* EXERCISE 1 *
What structure does the page cache discussion say the pagecache design consists of?

* PAGE EXTRACT *
===
I don't think there's anything _fundamentally_ wrong with the pagecache design -
i.e. a radix tree of pages.

We do _badly_ need support for arbitrary power of 2 sized pages in the
pagecache (and it _really_ needs to be compound pages, not just hugepages - a
lot of the work that's been done that just adds if (hugepage) to page cache code
is FUCKING RETARDED) - the overhead of working with 4k pages has gotten to be
completely absurd. But AFAIK the radix tree/xarray side of that is done, what
needs to be fixed is all the stuff in e.g. filemap.c that assumes it's iterating
over fixed size pages - that code needs to be reworked to be more like iterating
over extents.

> That said, the page cache is still far, far slower than direct IO,
> and the gap is just getting wider and wider as nvme SSDs get faster
> and faster. PCIe 4 SSDs are just going to make this even more
> obvious - it's getting to the point where the only reason for having
> a page cache is to support mmap() and cheap systems with spinning
> rust storage.

It is true that buffered IO performance is _way_ behind direct IO performance
today in a lot of situations, but this is mostly due to the fact that we've
completely dropped the ball and it's 2019 and we're STILL DOING EVERYTHING 4k AT
A TIME.

> > I think both approaches are workable, but I do think that pushing the locking
> > down to __add_to_page_cache_locked is fundamentally the better, more correct
> > approach.
> >
> > - It better matches the semantics of what we're trying to do. All these
> > operations we're trying to protect - dio, fallocate, truncate - they all have
> > in common that they just want to shoot down a range of the page cache and
> > keep it from being readded. And in general, it's better to have locks that
> > protect specific data structures ("adding to this radix tree"), vs. large
> > critical sections ("the io path").
>
> I disagree :)
>
> The high level IO locks provide the IO concurrency policy for the
> filesystem. The page cache is an internal structure for caching
> pages - it is not a structure for efficiently and cleanly
> implementing IO concurrency policy. That's the mistake the current
> page cache architecture makes - it tries to be the central control
> for all the filesystem IO (because filesystems are dumb and the page
> cache knows best!) but, unfortunately, this does not provide the
> semantics or functionality that all filesystems want and/or need.

We might be talking past each other a bit.

I think we both agree that there should be a separation of concerns w.r.t.
locking, and that hanging too much stuff off the page cache has been a mistake
in the past (e.g. buffer heads).

But that doesn't mean the page cache shouldn't have locking, just that that
locking should only protect the page cache, not other filesystem state.

I am _not_ arguing that this should replace filesystem IO path locks for other,
not page cache purposes.

> Just look at the truncate detection mess we have every time we
> lookup and lock a page anywhere in the mm/ code - do you see any
> code in all that which detects a hole punch race? Nope, you don't
> because the filesystems take responsibility for serialising that
> functionality.
===
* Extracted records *
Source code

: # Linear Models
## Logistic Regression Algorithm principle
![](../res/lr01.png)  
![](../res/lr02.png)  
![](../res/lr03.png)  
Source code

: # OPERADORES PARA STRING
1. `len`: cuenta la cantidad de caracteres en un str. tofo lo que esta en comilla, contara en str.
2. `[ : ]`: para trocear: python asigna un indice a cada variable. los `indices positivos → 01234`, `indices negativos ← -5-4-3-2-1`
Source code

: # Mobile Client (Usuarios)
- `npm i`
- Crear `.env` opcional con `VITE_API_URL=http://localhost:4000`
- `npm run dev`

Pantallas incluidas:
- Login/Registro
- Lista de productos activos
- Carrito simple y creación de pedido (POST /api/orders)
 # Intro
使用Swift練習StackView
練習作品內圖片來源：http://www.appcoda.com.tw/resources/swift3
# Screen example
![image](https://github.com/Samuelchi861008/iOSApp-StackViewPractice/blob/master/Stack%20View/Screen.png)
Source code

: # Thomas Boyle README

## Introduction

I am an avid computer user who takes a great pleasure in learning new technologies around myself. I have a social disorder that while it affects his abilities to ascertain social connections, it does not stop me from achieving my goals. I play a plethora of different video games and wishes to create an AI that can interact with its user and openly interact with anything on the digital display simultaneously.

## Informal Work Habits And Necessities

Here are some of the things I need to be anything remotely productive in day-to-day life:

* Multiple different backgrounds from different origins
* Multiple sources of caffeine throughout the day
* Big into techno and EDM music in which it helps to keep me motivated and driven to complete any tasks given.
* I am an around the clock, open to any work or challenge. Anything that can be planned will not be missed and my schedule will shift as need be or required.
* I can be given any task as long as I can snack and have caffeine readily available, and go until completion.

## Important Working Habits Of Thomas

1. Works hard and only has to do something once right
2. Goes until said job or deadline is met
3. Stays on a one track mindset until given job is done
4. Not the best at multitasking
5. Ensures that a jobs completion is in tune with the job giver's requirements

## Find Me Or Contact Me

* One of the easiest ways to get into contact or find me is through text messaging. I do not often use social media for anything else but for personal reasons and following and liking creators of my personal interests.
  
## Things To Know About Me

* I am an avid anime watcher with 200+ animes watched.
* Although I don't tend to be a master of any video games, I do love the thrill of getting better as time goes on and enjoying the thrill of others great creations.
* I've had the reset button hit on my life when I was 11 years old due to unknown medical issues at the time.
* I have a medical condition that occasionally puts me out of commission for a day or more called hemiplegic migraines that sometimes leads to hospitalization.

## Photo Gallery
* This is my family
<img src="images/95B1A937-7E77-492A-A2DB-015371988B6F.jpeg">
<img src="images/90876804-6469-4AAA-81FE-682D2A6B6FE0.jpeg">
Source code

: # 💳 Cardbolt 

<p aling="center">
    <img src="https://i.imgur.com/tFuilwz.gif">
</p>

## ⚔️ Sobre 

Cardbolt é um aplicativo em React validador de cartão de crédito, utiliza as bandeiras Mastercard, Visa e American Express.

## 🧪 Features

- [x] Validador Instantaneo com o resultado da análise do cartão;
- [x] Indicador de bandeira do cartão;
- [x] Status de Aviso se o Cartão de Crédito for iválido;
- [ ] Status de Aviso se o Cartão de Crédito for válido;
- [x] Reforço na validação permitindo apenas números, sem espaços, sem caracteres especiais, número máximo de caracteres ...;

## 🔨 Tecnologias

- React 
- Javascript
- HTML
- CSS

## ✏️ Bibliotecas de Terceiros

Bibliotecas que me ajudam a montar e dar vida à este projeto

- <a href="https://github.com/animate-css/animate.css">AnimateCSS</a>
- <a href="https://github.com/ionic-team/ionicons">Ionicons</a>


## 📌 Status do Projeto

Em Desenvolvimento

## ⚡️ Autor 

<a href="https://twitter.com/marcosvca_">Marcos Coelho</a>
===
* EXERCISE 2 *
Please quote the listing from the line containing "## 🔨 Tecnologias" through the end of the listing, with both of those lines included.

* ANSWER AREA 1 *
A radix tree of pages.

* ANSWER AREA 2 *
## 🔨 Tecnologias

- React 
- Javascript
- HTML
- CSS

## ✏️ Bibliotecas de Terceiros

Bibliotecas que me ajudam a montar e dar vida à este projeto

- <a href="https://github.com/animate-css/animate.css">AnimateCSS</a>
- <a href="https://github.com/ionic-team/ionicons">Ionicons</a>


## 📌 Status do Projeto

Em Desenvolvimento

## ⚡️ Autor 

<a href="https://twitter.com/marcosvca_">Marcos Coelho</a>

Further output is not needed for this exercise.